*Directive*. Through the last line of the material below, starting at the line with "私域运营实战手册：20万字全景知识体系", return every line exactly and only those.

*Records shown*.
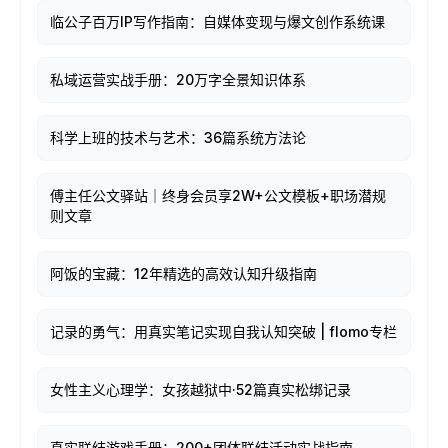
临公子百万IP写作指南：自媒体变现与爆文创作系统课
私域运营实战手册：20万字全景知识体系
科学上班的技术与艺术：36篇系统方法论
傅主任公文驿站｜终身会员享2W+公文模板+职场潜规
则文章
阿饭的宝藏：12年精选的高效认知升级指南
记录的勇气：用真实笔记实现自我认知突破 | flomo专栏
女性主义心理学：女孩越狱中·52篇真实松绑记录
真实联结游戏手册：200+团体联结活动实战指南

*Your solution*.
私域运营实战手册：20万字全景知识体系
科学上班的技术与艺术：36篇系统方法论
傅主任公文驿站｜终身会员享2W+公文模板+职场潜规
则文章
阿饭的宝藏：12年精选的高效认知升级指南
记录的勇气：用真实笔记实现自我认知突破 | flomo专栏
女性主义心理学：女孩越狱中·52篇真实松绑记录
真实联结游戏手册：200+团体联结活动实战指南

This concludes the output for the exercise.